Tamils Should Realise They Stand Alone in a Hostile World
An Editorial from Northeastern Monthly
Every few months or so, accusations of human rights violations are flung at the LTTE by various local and international actors whose concern for human suffering knows no bounds when it gives them an opportunity to cause the Tiger rebels discomfiture.
The latest among such accusations was by the European Union (EU) when diplomats representing the Netherlands, Britain and the EU made a trip to Kilinochchi where they met the head of the LTTE’s political wing S. P. Thamilchelvam. Hot on the heels of the EU’s accusations came the United States government statement saying more or less the same thing.
Though the EU spelt out a litany of accusations against the Tigers, what bordered on the bizarre was the Union’s reference to an “alarming increase in political killings and the inability of the LTTE to solve internal differences in a peaceful manner.”
When Karuna rebelled against the LTTE’s leadership, there was a blatant attempt by him, actively backed by the UPFA government, to overrun the east. But neither the EU nor other interests within the international community actively campaigned against the human rights violations or the long-term military imbalance such a move would bring about.
The LTTE intimated to the Norwegian facilitators and other international visitors, who have now made it a habit to drop in to chat in Kilinochchi, that it was greatly perturbed by the systematic elimination of its cadre and the brazen support President Chandrika Kumaratunga and her government were extending Karuna.
Though it is known the international community did apply considerable pressure on the Sri Lankan president to desist from supporting Karuna, the government did nothing to rein in its agents, including those from military intelligence. It was left to the LTTE to take matters into its own hands and reply fire with fire, which led to the series of killings we now see.
And how does the international community react? It uses the EU to say, “Killing of political opponents is a breach of fundamental human rights.” It bolsters these accusations with others of child recruitment and abductions, interspersed by platitudes such as, “only through dialogue can there be a negotiated settlement.”
In the past few months the Tamils have witnessed an international community blind to the excesses of Karuna and the government implementing a plan to militarily weaken the LTTE. The Tamils are now watching an international community when it has no other option but to countenance such killing, using human rights violations against the Tigers, well aware that that also is a weapon to militarily undermine the rebels.
Surely no one is naïve enough to believe that Tamil children, who successive Sri Lankan governments butchered and forced into deprivation and displacement, are objects of such sanctity that their well-being has become a matter of international concern? The agenda behind such accusations is to exploit the child soldier issue so that the LTTE is unable to replenish its cadre – the cadre it needs if forced to fight again.

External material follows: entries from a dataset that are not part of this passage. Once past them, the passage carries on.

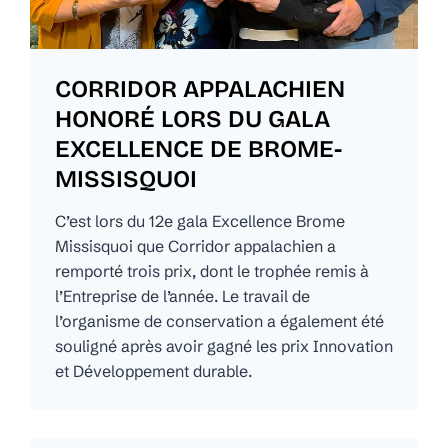
CORRIDOR APPALACHIEN
HONORÉ LORS DU GALA
EXCELLENCE DE BROME-
MISSISQUOI
C’est lors du 12e gala Excellence Brome
Missisquoi que Corridor appalachien a
remporté trois prix, dont le trophée remis à
l’Entreprise de l’année. Le travail de
l’organisme de conservation a également été
souligné après avoir gagné les prix Innovation
et Développement durable.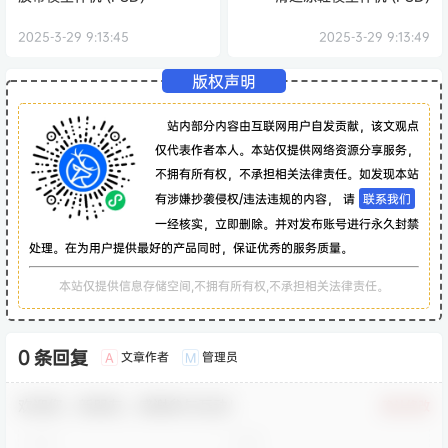
2025-3-29 9:13:45
2025-3-29 9:13:49
版权声明
站内部分内容由互联网用户自发贡献，该文观点
仅代表作者本人。本站仅提供网络资源分享服务，
不拥有所有权，不承担相关法律责任。如发现本站
有涉嫌抄袭侵权/违法违规的内容， 请
联系我们
一经核实，立即删除。并对发布账号进行永久封禁
处理。在为用户提供最好的产品同时，保证优秀的服务质量。
本站仅提供信息存储空间,不拥有所有权,不承担相关法律责任。
0 条回复
文章作者
管理员
A
M
欢迎您，新朋友，感谢参与互动！
确认修改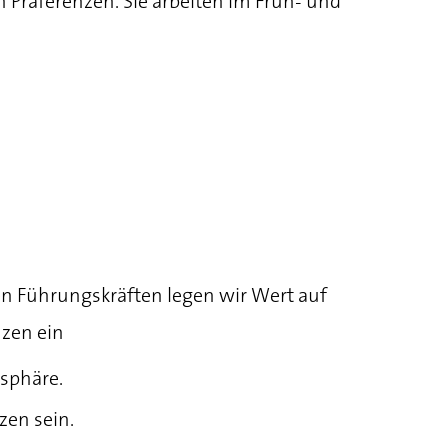
 Präferenzen. Sie arbeiten im Früh- und
en Führungskräften legen wir Wert auf
zen ein
sphäre.
zen sein.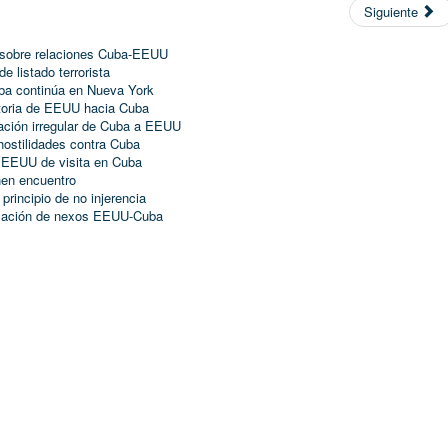
Siguiente
a, sobre relaciones Cuba-EEUU
 listado terrorista
ba continúa en Nueva York
atoria de EEUU hacia Cuba
ración irregular de Cuba a EEUU
 hostilidades contra Cuba
e EEUU de visita en Cuba
nen encuentro
principio de no injerencia
ización de nexos EEUU-Cuba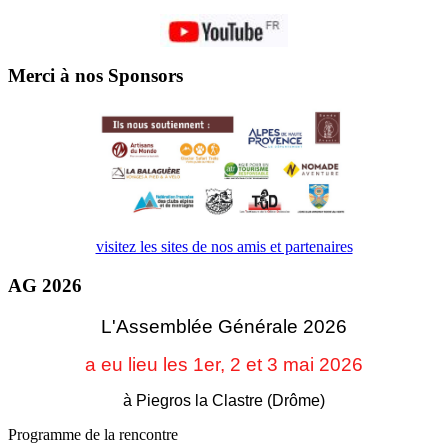
Merci à nos Sponsors
visitez les sites de nos amis et partenaires
AG 2026
L'Assemblée Générale 2026
a eu lieu les 1er, 2 et 3
mai 2026
à Piegros la Clastre (Drôme)
Programme de la rencontre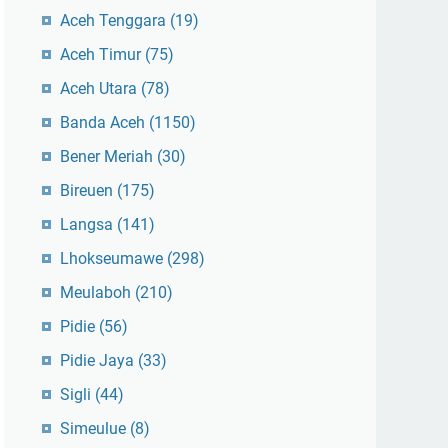
Aceh Tenggara
(19)
Aceh Timur
(75)
Aceh Utara
(78)
Banda Aceh
(1150)
Bener Meriah
(30)
Bireuen
(175)
Langsa
(141)
Lhokseumawe
(298)
Meulaboh
(210)
Pidie
(56)
Pidie Jaya
(33)
Sigli
(44)
Simeulue
(8)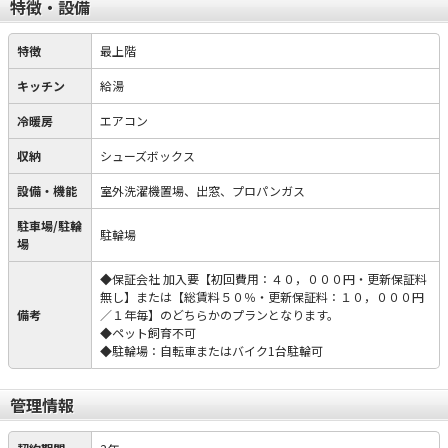
特徴・設備
特徴
最上階
キッチン
給湯
冷暖房
エアコン
収納
シューズボックス
設備・機能
室外洗濯機置場、出窓、プロパンガス
駐車場/駐輪
駐輪場
場
◆保証会社 加入要【初回費用：４０，０００円・更新保証料
無し】または【総賃料５０％・更新保証料：１０，０００円
備考
／１年毎】のどちらかのプランとなります。
◆ペット飼育不可
◆駐輪場：自転車またはバイク1台駐輪可
管理情報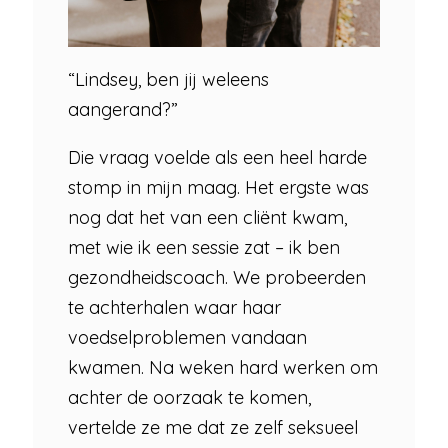
“Lindsey, ben jij weleens
aangerand?”
Die vraag voelde als een heel harde
stomp in mijn maag. Het ergste was
nog dat het van een cliënt kwam,
met wie ik een sessie zat – ik ben
gezondheidscoach. We probeerden
te achterhalen waar haar
voedselproblemen vandaan
kwamen. Na weken hard werken om
achter de oorzaak te komen,
vertelde ze me dat ze zelf seksueel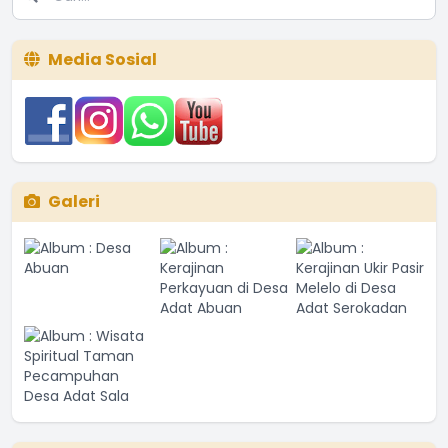
Media Sosial
Galeri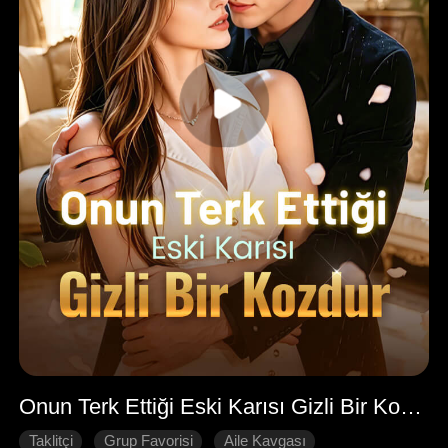
Onun Terk Ettiği Eski Karısı Gizli Bir Kozdur
Taklitçi
Grup Favorisi
Aile Kavgası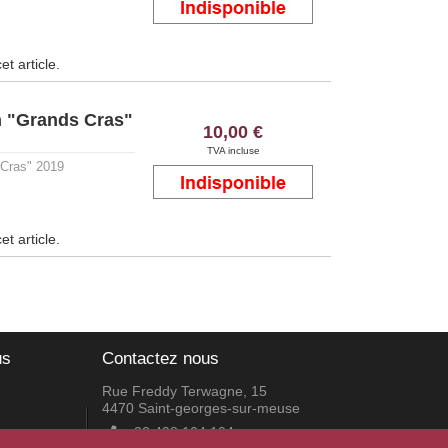
 article.
n "Grands Cras"
10,00 €
TVA incluse
 Cras" 2019
 article.
us
Contactez nous
Rue Freddy Terwagne, 15
4470 Saint-georges-sur-meuse
+ 32 498 104 104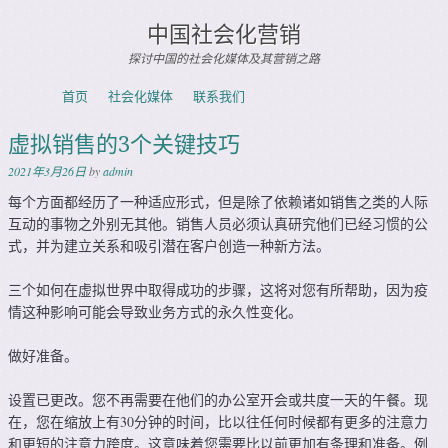
中国社会化营销
探讨中国的社会化媒体及其营销之路
Skip to content
首页
社会化媒体
联系我们
Menu
虚拟销售的3个关键技巧
2021年3月26日
by
admin
每个方面都经历了一种适应形式，但是除了依赖诸如销售之类的人际
互动的事物之外别无其他。销售人员必须认真研究他们已经习惯的公
式，并为建立关系和吸引潜在客户创造一种新方法。
三个如何在虚拟世界中取得成功的步骤，这将对您有所帮助，因为疫
情这种影响可能会导致业务方式的永久性变化。
做好准备。
设置已更改。您不再需要在他们的办公室开会或共度一天的午餐。现
在，您在缩放上有30分钟的时间，比以往任何时候都有更多的注意力
和更短的注意力跨度。这意味着您需要比以前更加有条理和准备。例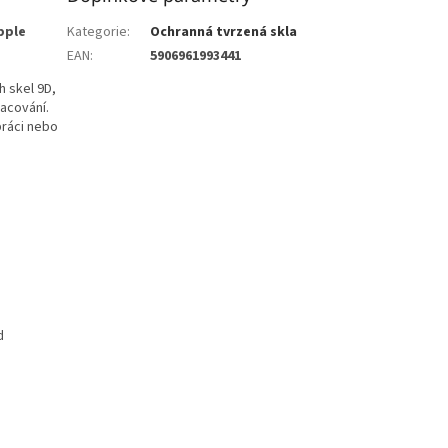
pple
Kategorie
:
Ochranná tvrzená skla
EAN
:
5906961993441
h skel 9D,
acování.
práci nebo
d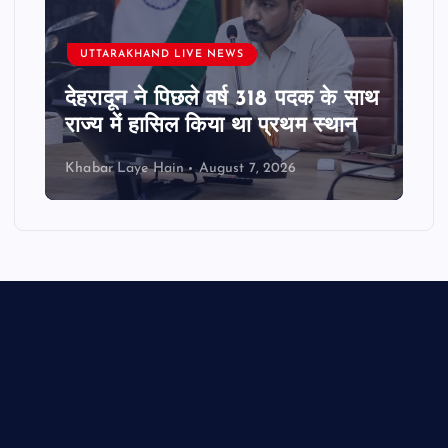
UTTARAKHAND LIVE NEWS
देहरादून ने पिछले वर्ष 318 पदक के साथ
राज्य में हासिल किया था प्रथम स्थान
Khabar Laye Hain
August 7, 2026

While all these games are played no one seems to cares a farthing for the Tamil refugees, including children, languishing without homes, the abysmal level of investments in the Tamil areas for economic development and most of all, the complete lack of political will on the part of the government to reach an honourable settlement with the Tamils.
With such relentless belligerence from every quarter to militarily weaken the Tigers what hopes could the Tamils have that the international community, which is bending over backwards to see talks resume, will back a settlement that enshrines Tamil aspirations?
After all it was the Tigers’ military prowess that forced the Sri Lanka government to negotiate. If the international community wants the LTTE militarily weakened, it means it wishes to eliminate every means by which the Tamils could force an honourable settlement except what the international community underwrites. But from the Indo-Lanka Accord Tamils have learnt the folly of trusting the big powers to underwrite any agreement between themselves and the Sri Lanka government.
So, whether it is war or talks, the Tamils should have no illusions that they are alone and confronting an inimical world, more bent on destroying them than guaranteeing a just and equitable solution.